Producer-director Edward Zwick is nothing if not serious; his recent film work includes “Blood Diamond,” a story of the corrupt African jewelry trade, and “The Last Samurai,” Tom Cruise’s grueling excursion to Japan.
Zwick is also one of the most thoughtfully spoken of Hollywood moviemakers. For his new picture, “Defiance,” Zwick visited the area in December and I asked him about the material: a story of Jewish resistance during the Second World War.
It began, Zwick explained, with his childhood friend Clay Frohman showing him a book about the Bielski brothers, three Jewish siblings who took to the forests in 1941 when the Nazis overran their communities.
The Bielskis maintained a world, and a fighting unit, in the forests of Eastern Europe. Zwick said he was fascinated by the saga of Jewish resistance, having grown up with impressions of Jewish passivity in the face of the Holocaust.
“Stories of resistance become inconvenient to history,” he said. “It’s a simplification. But those images of passivity became part of the culture, even alongside the six million who died.
“The impulse to resist is innate. There’s a Resistance phrase: ‘We will not go like lambs to the slaughter.’ But it got turned around through history.”
Given the non-blockbuster subject matter, Zwick needed to keep the production lean and fast. “You can imagine,” he said. “Drama itself has become the job of the arthouse movie. So we financed a lot of the film out of Europe.”
It helped to have name actors, notably Daniel Craig — 007 himself. Craig plays an unconventional protagonist, and Zwick said the actor’s approach was key to the film overall.

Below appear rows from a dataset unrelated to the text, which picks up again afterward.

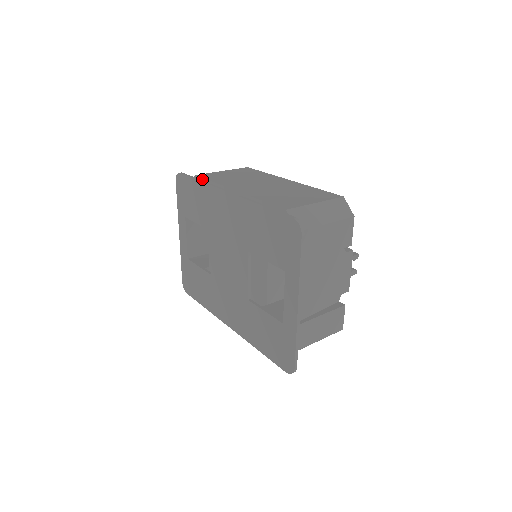
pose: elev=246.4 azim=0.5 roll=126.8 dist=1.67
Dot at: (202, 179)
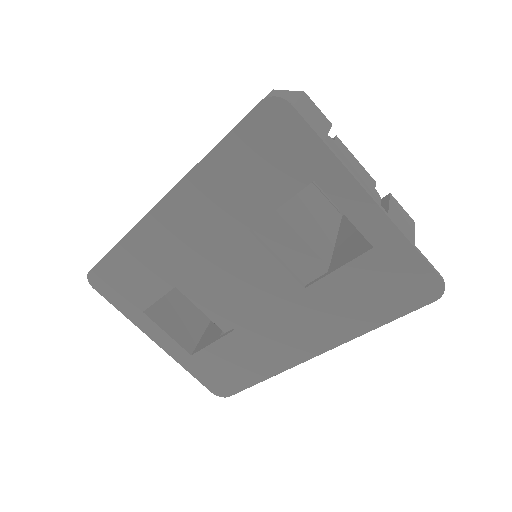
Dot at: occluded
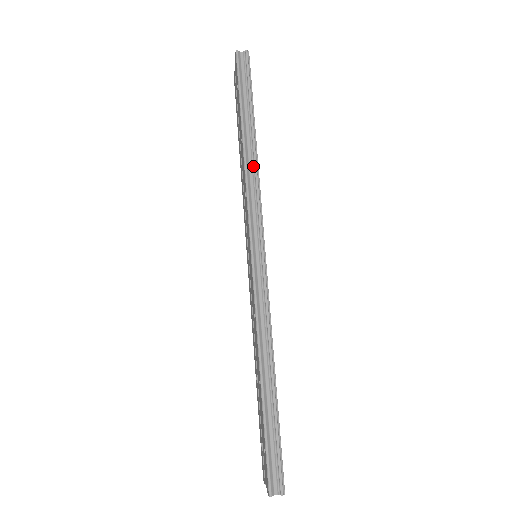
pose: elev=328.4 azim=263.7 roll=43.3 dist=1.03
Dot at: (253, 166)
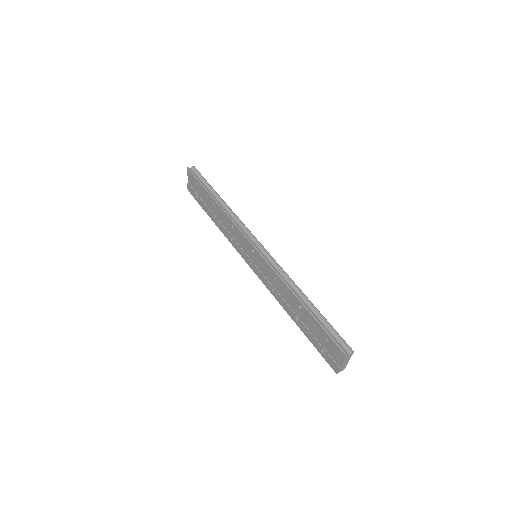
Dot at: (229, 211)
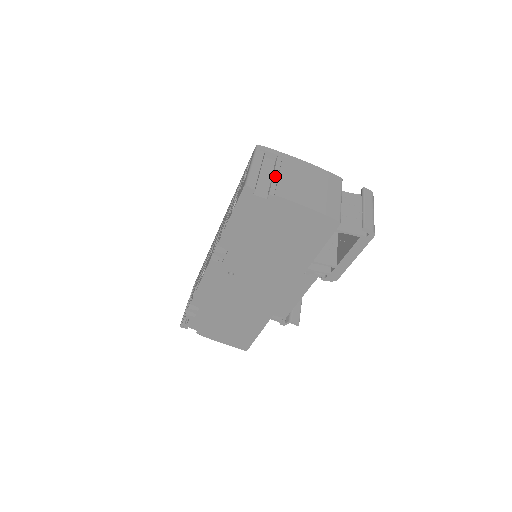
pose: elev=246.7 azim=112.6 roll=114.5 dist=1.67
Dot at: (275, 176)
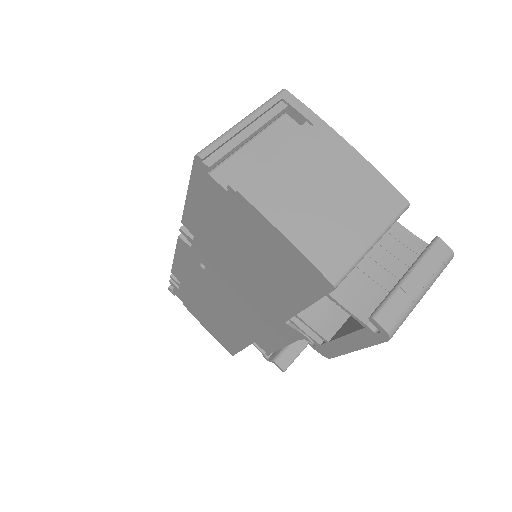
Dot at: (270, 155)
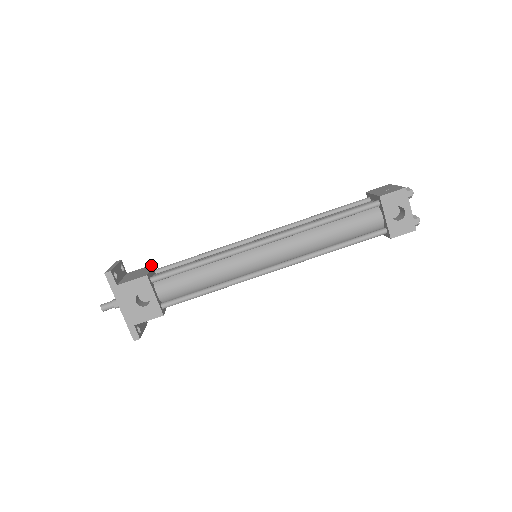
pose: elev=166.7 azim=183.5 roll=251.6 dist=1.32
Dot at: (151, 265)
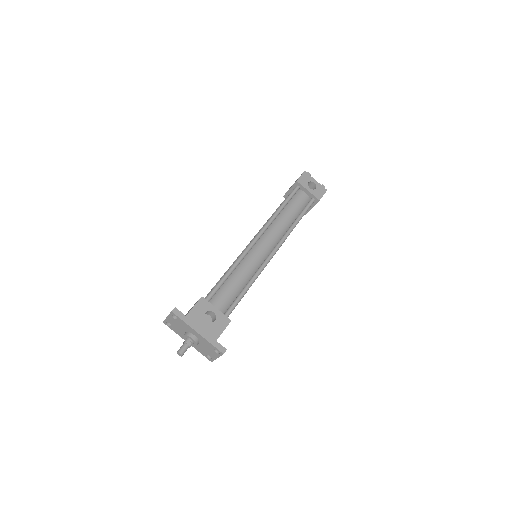
Dot at: occluded
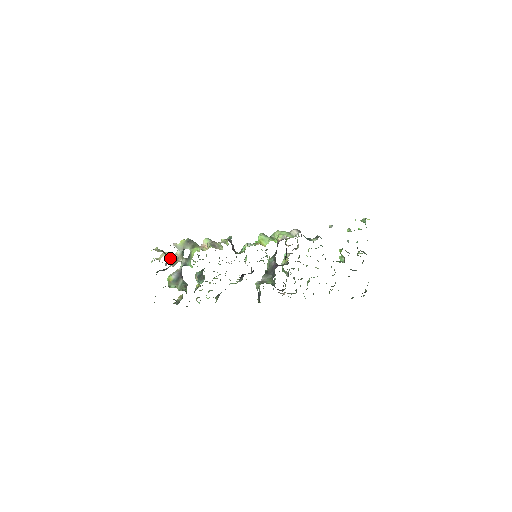
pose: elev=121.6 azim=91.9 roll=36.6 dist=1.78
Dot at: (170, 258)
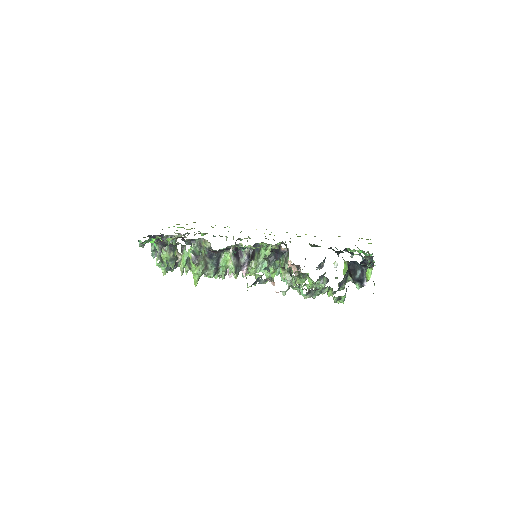
Dot at: occluded
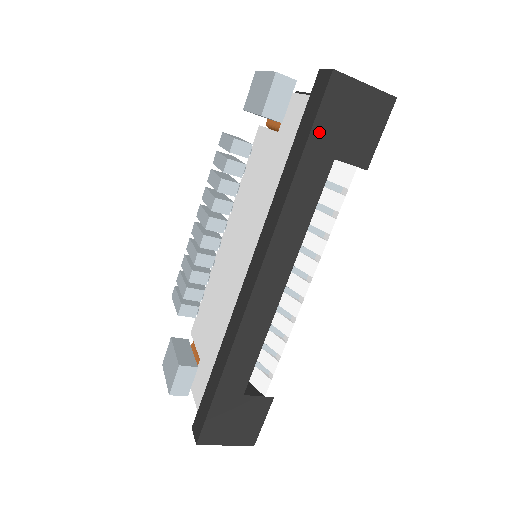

“Daniel has a natural modesty about him,” Zwick said. “One reason the ensemble is so good is because of Daniel’s generosity. It’s about community, and Daniel’s understanding of that allowed it to be what it is. You can see Daniel stepping back, and the other actors allowed to shine.”
Craig’s generosity extended to suggesting giving one of his big speeches to co-star Jamie Bell. “That’s like giving the St. Crispin’s Day speech to someone other than Henry V,” said Zwick, drawing the Shakespearean comparison.
Zwick shot the movie in Lithuania, not all that far from where the real Bielski partisans operated. Because so much of the picture takes place outdoors, one of Zwick’s main jobs was adding variety to the visual landscape. As he put it: “It’s very easy for a shot of a tree to look like another shot of a tree.”
The crew shot the film in reverse time, shooting the autumn and springtime scenes first, then capturing the winter shots when the snow began to fall. “Mostly it was about cold,” he said. “Swamps, rivers, lack of sun — it was cold all the time. And you have to prepared to add rain” to whatever scene he was filming at any given time.
This added a layer of reality for the actors, who could hardly afford to use acting-school techniques. “When your fingers are cold and you’re trying to load a gun,” he observed, “you’re not thinking about the Stanislavski method.
“But this coalesced the ensemble. People would huddle around fires. It’s the film approximation of the forest community.”